Polperro is one of Cornwall’s most popular villages attracting thousands of tourists to it every year. It regularly features in the lists of top villages to visit. Set in a steep sided valley with the River Pol tumbling down to the tiny harbour and houses climbing up the hillside, it seems a step back in time.
Many of the streets are narrow, often too narrow for cars, so all visitors have to park at the top of the village and walk.
It is very much a tourist hot spot with craft shops, galleries and gift shops along with pubs and cafes. It has long been popular with artists and the Polperro Arts Foundation with its base in the Village Hall, promotes the work of local artists and has displays of their work.
The Polperro Heritage Art Trail has signs around the village marking places different artists have painted.
Although tourism is the main source of income and employment, Polperro still remains very much a working harbour with an active fishing fleet, with 13 registered fishing boats (trawlers, netters and hand line mackerel boats) which can be seen unloading their boats at high tide. Visitors can also book fishing or pleasure trips from the harbour.
By the C14th Polperro was a very busy fishing port and the fishermen were rich enough to build their own chapel, dedicated to St Peter, the patron saint of fishermen on the rocky promontory overlooking the harbour. Now no longer used, this now a sail loft.
No one knows when the first quay and harbour were built but there are records of one suffering badly from storms in 1774 and it has had to be rebuilt several times.
By the C19th, forty drifters fished out of Polperro with the main catch being pilchards. Each family had their own design of fishing jersey (referred to as a ‘knitfrock’) which helped identify family members lost at sea. Women and children were employed in cleaning and salting the fish. Oil was extracted using large screw presses. Afterwards the fish were packed in barrels ready for dispatch. These were taken to Fowey by boat, then transferred to a larger vessels bound for the Mediterranean. There were two pilchard seasons, summer and winter. When the pilchards had left, the fishing would be 'long lining' for conger, ling, whiting, ray and turbot.
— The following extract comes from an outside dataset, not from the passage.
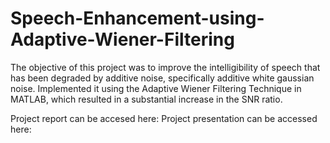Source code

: # Speech-Enhancement-using-Adaptive-Wiener-Filtering

The objective of this project was to improve the intelligibility of speech that has been degraded by additive noise, specifically additive white gaussian noise. Implemented it using the Adaptive Wiener Filtering Technique in MATLAB, which resulted in a substantial increase in the SNR ratio.

Project report can be accesed here: 
Project presentation can be accessed here:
Polperro Harbour is unique, because it is a private harbour, and owned by the council tax payers of the village. In 1894 an Act of Parliament was passed with fifteen trustees. These were prominent and respected men of Polperro and were responsible for paying all the costs.
The Harbour can be exposed to severe Gales off the Atlantic and the storm gates at the mouth of the harbour were built in 1978. Before this, the harbour entrance was protected from storms by large baulks of timber which had to be lowered by crane into slots at the end of the quay and needed eight men.
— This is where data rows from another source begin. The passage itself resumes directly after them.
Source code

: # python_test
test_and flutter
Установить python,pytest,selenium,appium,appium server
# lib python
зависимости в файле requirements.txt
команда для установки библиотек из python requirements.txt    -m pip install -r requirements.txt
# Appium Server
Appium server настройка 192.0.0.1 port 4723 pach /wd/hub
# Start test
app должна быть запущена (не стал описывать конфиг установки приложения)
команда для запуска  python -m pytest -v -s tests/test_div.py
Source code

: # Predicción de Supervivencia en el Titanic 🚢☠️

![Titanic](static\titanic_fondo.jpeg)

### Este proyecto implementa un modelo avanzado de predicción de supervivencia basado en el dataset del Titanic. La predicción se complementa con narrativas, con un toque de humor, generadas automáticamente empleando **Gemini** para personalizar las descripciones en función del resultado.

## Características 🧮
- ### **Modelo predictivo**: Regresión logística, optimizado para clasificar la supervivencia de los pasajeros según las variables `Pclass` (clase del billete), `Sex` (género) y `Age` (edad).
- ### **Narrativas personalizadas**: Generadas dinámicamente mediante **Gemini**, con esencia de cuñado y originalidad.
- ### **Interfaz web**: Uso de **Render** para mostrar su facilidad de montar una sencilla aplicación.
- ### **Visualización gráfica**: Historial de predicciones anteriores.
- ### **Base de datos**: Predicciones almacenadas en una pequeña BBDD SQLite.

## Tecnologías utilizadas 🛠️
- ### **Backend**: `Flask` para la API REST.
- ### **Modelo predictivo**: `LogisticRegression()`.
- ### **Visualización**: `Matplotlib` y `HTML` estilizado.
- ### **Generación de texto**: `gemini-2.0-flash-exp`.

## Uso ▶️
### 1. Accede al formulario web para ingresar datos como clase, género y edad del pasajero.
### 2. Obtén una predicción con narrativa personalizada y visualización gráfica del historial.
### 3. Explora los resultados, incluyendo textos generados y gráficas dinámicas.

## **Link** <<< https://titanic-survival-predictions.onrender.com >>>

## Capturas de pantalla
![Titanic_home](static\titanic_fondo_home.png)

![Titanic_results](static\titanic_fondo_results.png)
Rising costs and quota systems regulating fish landings have resulted in a decrease in income to the harbour during the latter part of the C20th. The Trustees opened the Heritage Museum in one of the pilchard factories, with all profits being used for the upkeep of the fabric of the Harbour.
Polperrowas also had the reputation of being a centre for smuggling in the C18th and C19th. High taxes were imposed by the government to finance the wars with America and France. As well as a wide range of luxury goods, basic commodities such as salt were also taxed. Salt was needed to cure pilchards, caught in their thousands by the villagers, so the fishermen imported it from France illegally.
Much of the brandy, gin, tea and tobacco shipped across the Channel came from Guernsey. Polperro's isolated position made it particularly difficult for the authorities to catch smugglers, with smuggled goods being landed in secluded coves along the coast. Once on the beach, the illicit goods would quickly disappear, hidden in caves or taken inland to secret hiding-places.
The end of the wars with France at the beginning of the 19th century was followed by Government measures to stop the traffic in smuggled goods into Britain. Heavy penalties were imposed for a wide variety of offences, and the presence of riding officer or coastguards made it increasingly difficult for goods to be landed ashore.
Polperro’s smuggling heritage is well documented as the comings and goings of all boats were recorded by Zephaniah Job, who acted as the smugglers' banker for many years. When he died the villagers tried to destroy the evidence but much of it survived and forms the basis of the information displayed in the museum.